Nantes et les bombardements de septembre 1943

Pour les Nantais, la mi-septembre est une période un peu plus sombre que les autres. La raison n’en est point le cafard résultant de la rentrée, de la chute des feuilles, des jours qui raccourcissent et des températures qui baissent mais l’omniprésent souvenir de deux bombardements survenus les 16 et 23 septembre 1943.

Dès 1940, les Nantais, et les Bretons de manière plus générale, ne sont pas sans ignorer les dangers de la guerre aérienne. Les alertes sont fréquentes et les habitants se familiarisent avec les préceptes de la Défense passive, comme le rappelle une très belle séquence de l’exposition En GuerreS visible actuellement au Château des Ducs de Bretagne. Et c’est peut-être dans cette sorte d’accommodation au danger que réside une des explications du terrible bilan (les Archives municipales de Nantes mentionnent près de 1 500 victimes) de ces deux attaques. En effet, au moment où les alarmes commencent à retentir, la population n’y prête qu’une attention modérée, étant habituée depuis plusieurs mois aux fausses alertes.

C’est aux alentours de 16 heures que les avions surgissent, en trois vagues qui survolent notamment la gare et le quartier de la Roche Maurice. En une quinzaine de minutes, plusieurs centaines de bombes sont larguées sur la ville, dévastant le quartier Sainte-Thérèse, les célèbres places Royale et du Commerce…

Encore groggy par le choc reçu le 16 septembre, la ville revit le même cauchemar le 23 lorsqu’à 9h15 puis à 18h50, de nouveaux bombardiers se présentent dans le ciel Nantais. Là encore, le bilan est effroyable et les destructions se comptent par centaines.

Pour Vichy, de telles opérations aériennes sont une aubaine et les deux bombardements de Nantes ne dérogent pas à la règle. Le Matin, qui prétend être « le mieux informé des journaux français », glose sur ces « libérateurs » qui ne seraient que des « pirates anglo-américains ».

Un point toutefois doit être noté. Les actualités filmées – sous contrôle des services de l’information de Vichy – avancent que ces bombardements ne peuvent être justifiés, Nantes ne présentant aucun intérêt stratégique.

Or rien n’est plus faux puisque l’objectif des escadrilles américaines est la destruction du port et des chantiers navales ainsi que de l’aéroport voisin de Château-Bougon.

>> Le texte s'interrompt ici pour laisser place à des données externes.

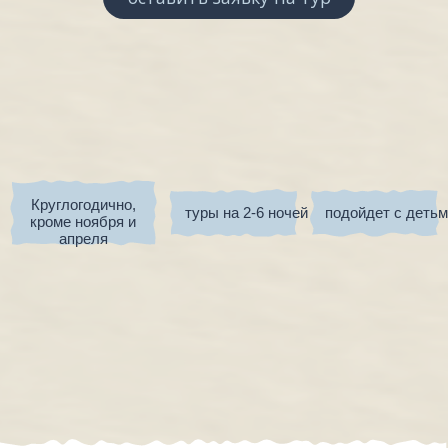
Круглогодично,
туры на 2-6 ночей
подойдет с детьми
кроме ноября и
апреля
Хабаровск
Если вы из другого города,
то самостоятельно добираетесь
до локации отправления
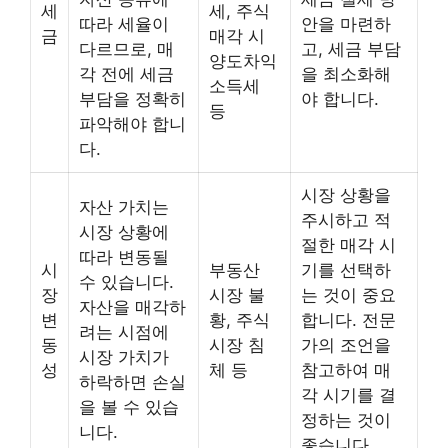
세
세, 주식
따라 세율이
안을 마련하
금
매각 시
다르므로, 매
고, 세금 부담
양도차익
각 전에 세금
을 최소화해
소득세
부담을 정확히
야 합니다.
등
파악해야 합니
다.
시장 상황을
자산 가치는
주시하고 적
시장 상황에
절한 매각 시
따라 변동될
시
부동산
기를 선택하
수 있습니다.
장
시장 불
는 것이 중요
자산을 매각하
변
황, 주식
합니다. 전문
려는 시점에
동
시장 침
가의 조언을
시장 가치가
성
체 등
참고하여 매
하락하면 손실
각 시기를 결
을 볼 수 있습
정하는 것이
니다.
좋습니다.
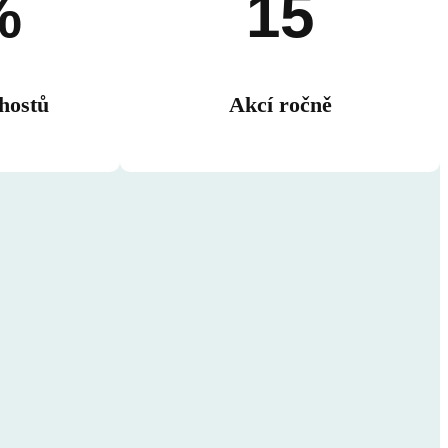
%
15
hostů
Akcí ročně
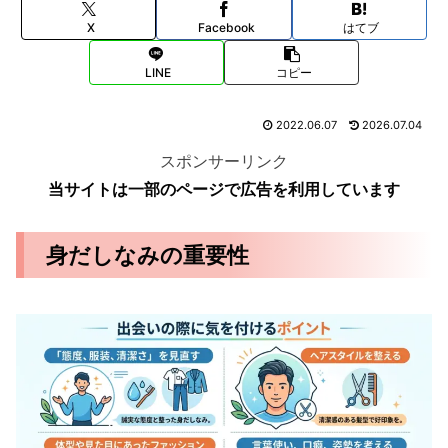
X
Facebook
はてブ
LINE
コピー
2022.06.07
2026.07.04
スポンサーリンク
当サイトは一部のページで広告を利用しています
身だしなみの重要性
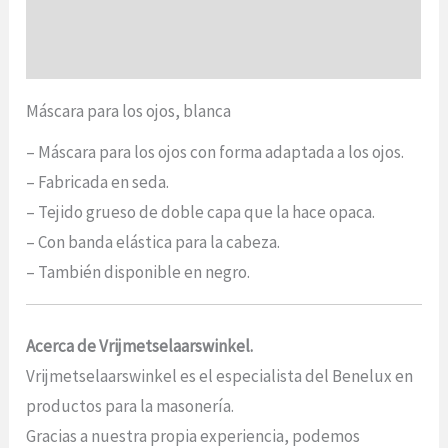
Información adicional
Opiniones (0)
Máscara para los ojos, blanca
– Máscara para los ojos con forma adaptada a los ojos.
– Fabricada en seda.
– Tejido grueso de doble capa que la hace opaca.
– Con banda elástica para la cabeza.
– También disponible en negro.
Acerca de Vrijmetselaarswinkel.
Vrijmetselaarswinkel es el especialista del Benelux en
productos para la masonería.
Gracias a nuestra propia experiencia, podemos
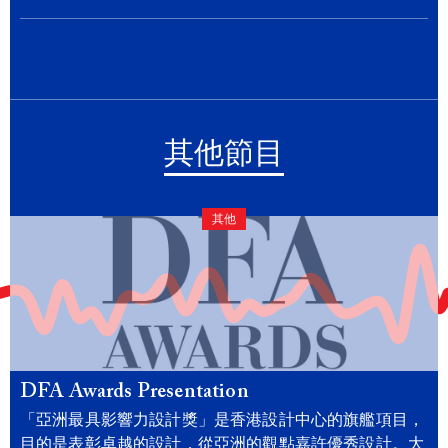
其他節目
其他
DFA Awards Presentation
「亞洲最具影響力設計獎」是香港設計中心的旗艦項目，
目的是表彰卓越的設計，從亞洲的觀點嘉許優秀設計。大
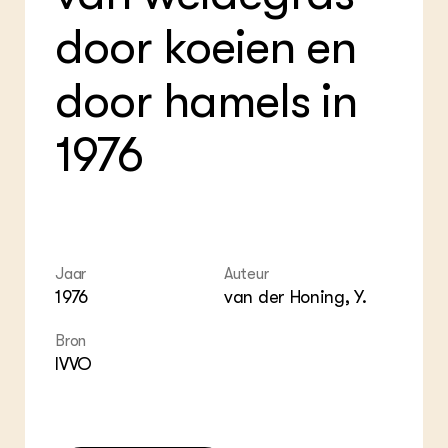
ZIE OOK
Gro
EU
door koeien en
In de regio
Var
Gro
Projecten
Gro
Co
Lectoraten
door hamels in
Inv
Practoraten
Pla
Vakbladen
Gen
1976
LEREN
Wiki Groen Kennisnet
GROEN KENNISNET
Over ons
Jaar
Auteur
Contact
1976
van der Honing, Y.
Bron
ENGLISH
IVVO
Search the Knowledge base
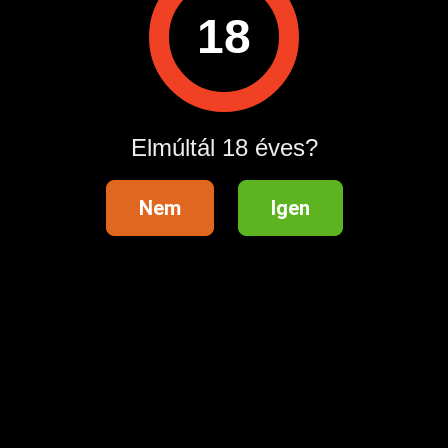
100
18
ételhez lépj be startapró.hu
Belépés /
Regisztráció
an most!
Elmúltál 18 éves?
Nem
Igen
Partnereink
Kövess min
Publi24.ro
- Anunturi gratuite
t
Quoka.de
- Kostenlose Kleinanzeigen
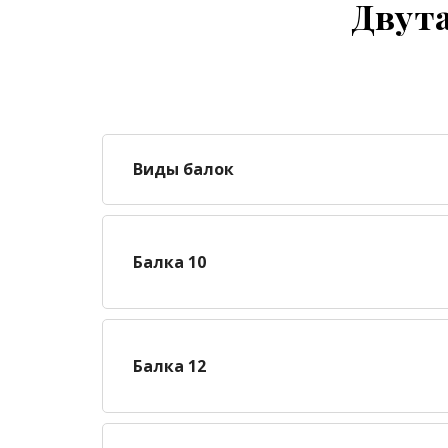
Двута
Виды балок
Балка 10
Балка 12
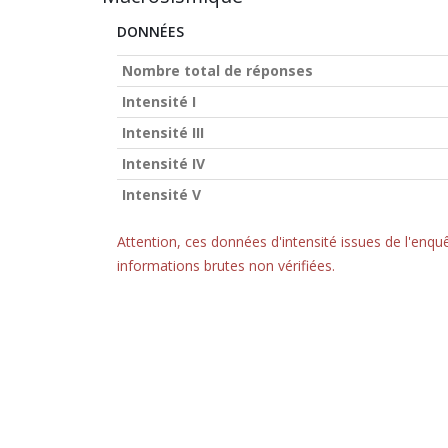
DONNÉES
Nombre total de réponses
Intensité I
Intensité III
Intensité IV
Intensité V
Attention, ces données d'intensité issues de l'en
informations brutes non vérifiées.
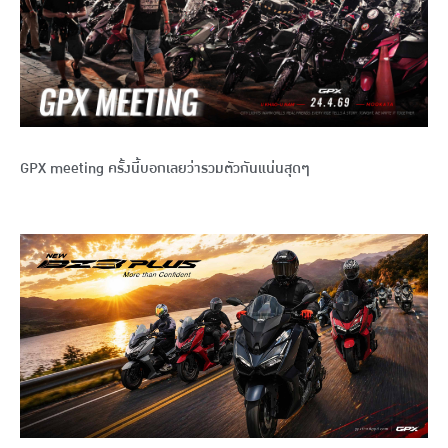
GPX meeting ครั้งนี้บอกเลยว่ารวมตัวกันแน่นสุดๆ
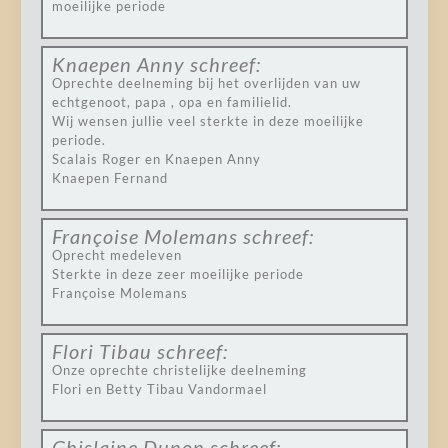
moeilijke periode
Knaepen Anny
schreef:
Oprechte deelneming bij het overlijden van uw
echtgenoot, papa , opa en familielid.
Wij wensen jullie veel sterkte in deze moeilijke
periode.
Scalais Roger en Knaepen Anny
Knaepen Fernand
Françoise Molemans
schreef:
Oprecht medeleven
Sterkte in deze zeer moeilijke periode
Françoise Molemans
Flori Tibau
schreef:
Onze oprechte christelijke deelneming
Flori en Betty Tibau Vandormael
Ghislaine Dunon
schreef:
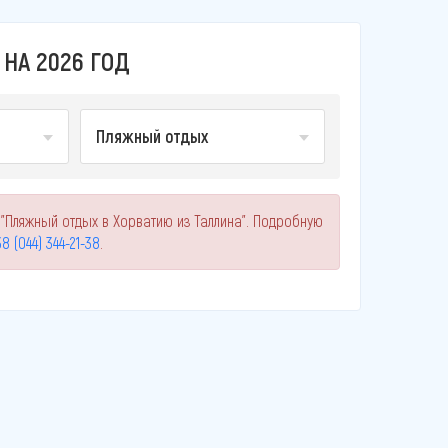
НА 2026 ГОД
Пляжный отдых
"Пляжный отдых в Хорватию из Таллина". Подробную
8 (044) 344-21-38
.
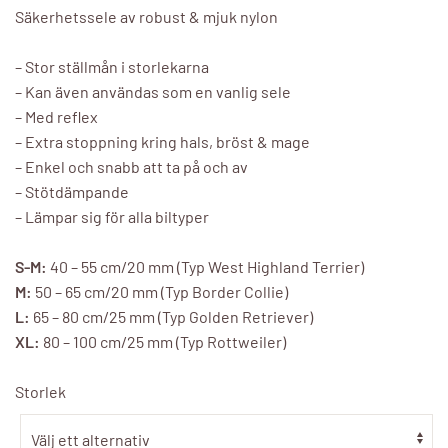
Säkerhetssele av robust & mjuk nylon
– Stor ställmån i storlekarna
– Kan även användas som en vanlig sele
– Med reflex
– Extra stoppning kring hals, bröst & mage
– Enkel och snabb att ta på och av
– Stötdämpande
– Lämpar sig för alla biltyper
S-M:
40 – 55 cm/20 mm (Typ West Highland Terrier)
M:
50 – 65 cm/20 mm (Typ Border Collie)
L:
65 – 80 cm/25 mm (Typ Golden Retriever)
XL:
80 – 100 cm/25 mm (Typ Rottweiler)
Storlek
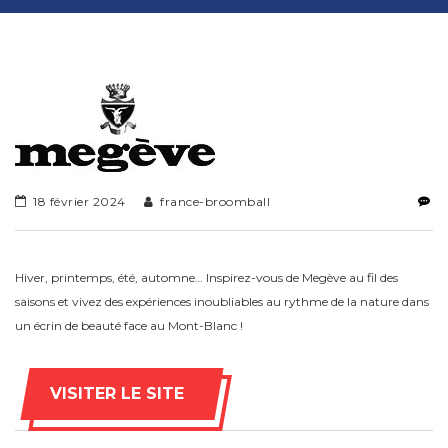
18 février 2024
france-broomball
Hiver, printemps, été, automne… Inspirez-vous de Megève au fil des
saisons et vivez des expériences inoubliables au rythme de la nature dans
un écrin de beauté face au Mont-Blanc !
VISITER LE SITE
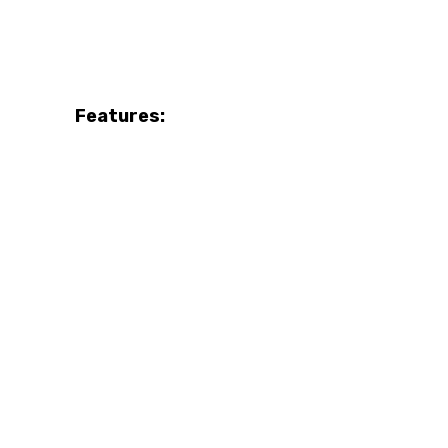
Features:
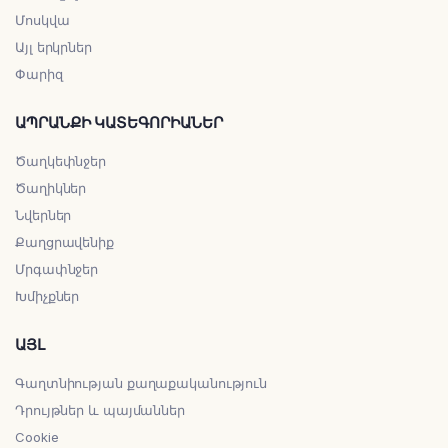
Մոսկվա
Այլ երկրներ
Փարիզ
ԱՊՐԱՆՔԻ ԿԱՏԵԳՈՐԻԱՆԵՐ
Ծաղկեփնջեր
Ծաղիկներ
Նվերներ
Քաղցրավենիք
Մրգափնջեր
Խմիչքներ
ԱՅԼ
Գաղտնիության քաղաքականություն
Դրույթներ և պայմաններ
Cookie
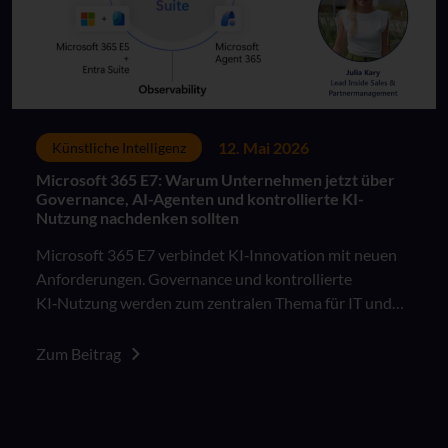
12. Mai 2026
Künstliche Intelligenz
Microsoft 365 E7: Warum Unternehmen jetzt über
Governance, AI-Agenten und kontrollierte KI-
Nutzung nachdenken sollten
Microsoft 365 E7 verbindet KI‑Innovation mit neuen
Anforderungen. Governance und kontrollierte
KI‑Nutzung werden zum zentralen Thema für IT und
Fachbereiche.
Zum Beitrag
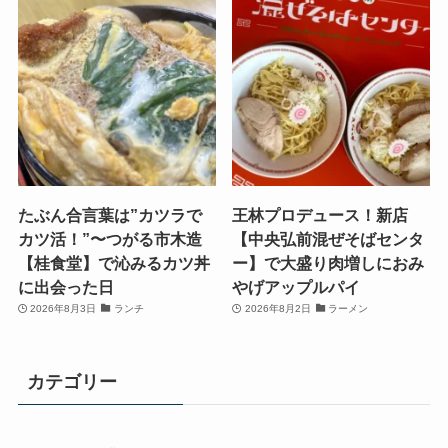
たぶん合言葉は”カツラで
王林プロデュース！新店
カツ活！”〜つがる市木造
【中央弘前混ぜそばセンタ
【桂食堂】で沁みるカツ丼
ー】で大盛り肉増しにおみ
に出会った日
やげアップルパイ
2026年8月3日
ランチ
2026年8月2日
ラーメン
カテゴリー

Affiche de propagande vichyste publiée en 1943. Les bombardements de Nantes y sont explicitement mentionnés. Arch. Nat. 72 AJ 1107.

Pour les actualités filmées de Vichy, les bombardements sont un sujet important, et pour tout dire quasi récurent1. Ils sont l’occasion de déverser une propagande offensive, dans le but de rallier une opinion traumatisée par les destructions. Célèbre est à cet égard l’affiche publiée en 1943 proclamant : « en six mois, l’aviation anglo-américaine a tué… ».

Aujourd’hui encore ces bombardements sont une plaie encore vive pour les Nantais et constituent un élément essentiel de la mémoire collective d’une ville qui, de nouveau, sera durement éprouvée en 1944, dans le cadre d’opérations connexes du débarquement de Normandie. A la fin de la guerre, ce sont ainsi plus de 60 000 habitants sinistrés qu’il faut reloger. 2 000 bâtiments sont détruits et 6 000 sont inutilisables, ce qui dit bien l’ampleur du défi qu’est la reconstruction dans la préfecture de Loire-Inférieure.

Erwan LE GALL

1 PEVSNER, M., « Les actualités cinématographiques de 1940 à 1944 », Revue d’histoire de la Seconde Guerre mondiale, n°64, 1966, p. 88-96.